Lessons learned and often revisited: Story you might enjoy and relate to from my personal life:
  When I was 17, my father was a minority partner in a small commodities firm. During my summer break after my junior year in high school, he decided to introduce me to the wonderful world of commodities trading. I loved it from day 1. I studied and read everything I could that summer in his office about commodities trading and fell in love. The following summer I openned my own account with $5000 and slowly started trading with the help of my dad. He kept a tight leash on me and I couldnt get enough of the action. I didnt see very many friends that summer.
  Over the next 3 years, full time during the summers and part time rest of the year I kept trading and slowly build my account up to $25,000, while in college. Pretty good for a novice I thought. My dad was always there to help and guide me.
  I learned more about technical trading than stock traders learn in a lifetime. But, I had one more lesson to learn.
  After my junior year in college, that summer I told my dad I wanted to do it totally on my own and see how I could do. I had ambitions of doing this full time after college.
  That summer I was on fire. Anything I touched turned to gold. The charts were clear as can be and my decisions flawless. By the end of the summer, my account had ballooned to $150,000.
  To my dads great disappointment, I told him I was postponing my senior year to further pursue my trading fantasies. During that fall, I started swinging from the rafters. 20 contracts of gold, 30 contracts of wheat, 40 contracts of pork bellies, but my bread and butter was the swiss frank. In late fall, my account was at $287,000. I was on top of the world. But, there was a change. I was no longer pushing trades, but rather pulling them. Often way overleveraged, and often trading position just slightly favorable. Thought I was invincible. I wanted to be a millionare in the next 6 months. Everyday I wanted to make a score and had no patience anymore. I was bulletproof.
  Then 1 friday afternoon I sold 50 contracts of the swiss frank. Just barely missing my price target of covering, I decided to hold over the weekend. Up to that point I had made a mint on the swiss frank on the downside.

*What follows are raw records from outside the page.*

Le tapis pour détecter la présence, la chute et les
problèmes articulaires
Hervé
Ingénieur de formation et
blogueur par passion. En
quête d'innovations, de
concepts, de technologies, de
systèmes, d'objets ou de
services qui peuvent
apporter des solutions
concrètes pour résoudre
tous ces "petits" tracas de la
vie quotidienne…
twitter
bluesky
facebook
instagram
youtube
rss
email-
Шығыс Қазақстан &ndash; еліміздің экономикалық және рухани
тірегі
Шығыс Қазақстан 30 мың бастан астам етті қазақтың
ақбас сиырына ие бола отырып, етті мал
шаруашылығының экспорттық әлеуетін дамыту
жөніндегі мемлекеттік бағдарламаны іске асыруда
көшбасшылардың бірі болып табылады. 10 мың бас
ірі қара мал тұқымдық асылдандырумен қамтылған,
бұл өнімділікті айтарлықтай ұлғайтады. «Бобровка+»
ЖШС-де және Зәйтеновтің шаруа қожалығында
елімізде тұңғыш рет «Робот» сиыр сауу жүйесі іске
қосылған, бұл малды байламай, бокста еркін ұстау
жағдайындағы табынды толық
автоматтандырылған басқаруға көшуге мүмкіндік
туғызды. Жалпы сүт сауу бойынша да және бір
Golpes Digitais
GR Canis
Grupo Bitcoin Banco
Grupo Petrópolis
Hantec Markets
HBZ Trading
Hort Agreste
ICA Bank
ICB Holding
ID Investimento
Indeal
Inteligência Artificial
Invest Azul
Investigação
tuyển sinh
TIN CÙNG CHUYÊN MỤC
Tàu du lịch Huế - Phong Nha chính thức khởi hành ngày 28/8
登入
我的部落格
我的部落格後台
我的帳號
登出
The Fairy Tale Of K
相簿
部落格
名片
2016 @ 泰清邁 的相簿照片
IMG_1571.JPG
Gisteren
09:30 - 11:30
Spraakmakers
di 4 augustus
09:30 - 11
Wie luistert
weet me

  Bank intervantion happened sunday, limit up monday with no trading followed by limit up tuesday. Friday morning I was in my fathers office with tears and a broken man. He wrote out a check for $36,000 to cover my debt to the firm after I blew everything and more in 4 short days.
  With my dream shaterred, I went back to school that january to finish college. I wasnt the same, it took me a long time to get over it and realize and understand my mistakes.
  At 22, I had lived a lifetime. 
  2 years later I started trading again very small and slowly got into stocks. When I turned 29, my net worth was around 180K. 80K of that was in my stock account, which I traded mostly on the long side. My job, CEO of Intro-Logic, a small private software company in michigan at the time, I absolutely hated. So I quit that year and decided to pursue my hobbies Poker and Trading. I am a world class poker player and have won many big tournaments, 1 at the World Series of Poker in Vegas.
  Anyway, I started trading stocks full time. That year my account grew from 80K to 410K on mostly maximum positions on the long side. I got caught again when one of my major holding preannounced and lost 50% overnight. It was a momentum stock with a pe of 70 (which was enormous at the time)
  2 month later, once again a broken man, my account was down to 45k. It was very hard to overcome this mentally. I thought I had learned all my lessons 8 years earlier. I guess not.
  My poker was going great and that helped ease the pain. I always had balls of steel, but never knew how to control them in my 20s. Over the years, I have seen many friends, acquintances, poker associates and even clients at Prudential Securities blow up and lose all their money. None of them had a plan or a clue about money and risk management. In most cases, they never recovered mentally or financially.
  For the past 8 years, I have developed a plan. I have implemented money and risk management into my investing. The past 2 years, I have been on a fairy tale ride. My crystal ball has been working like never before. On top of everything else, at the end of every month 1/2 of my trading profits are being dollar cost averaged into mutual funds.
  Never will I feel the mental pain that I felt twice in my life. Learn from my mistakes and successes.
  Many of you are very strong traders that made lots of money shorting in a very favorable time (year 2000). Dont let your successes go to your head.
  Sleep easy at night and always understand the risks of your investments.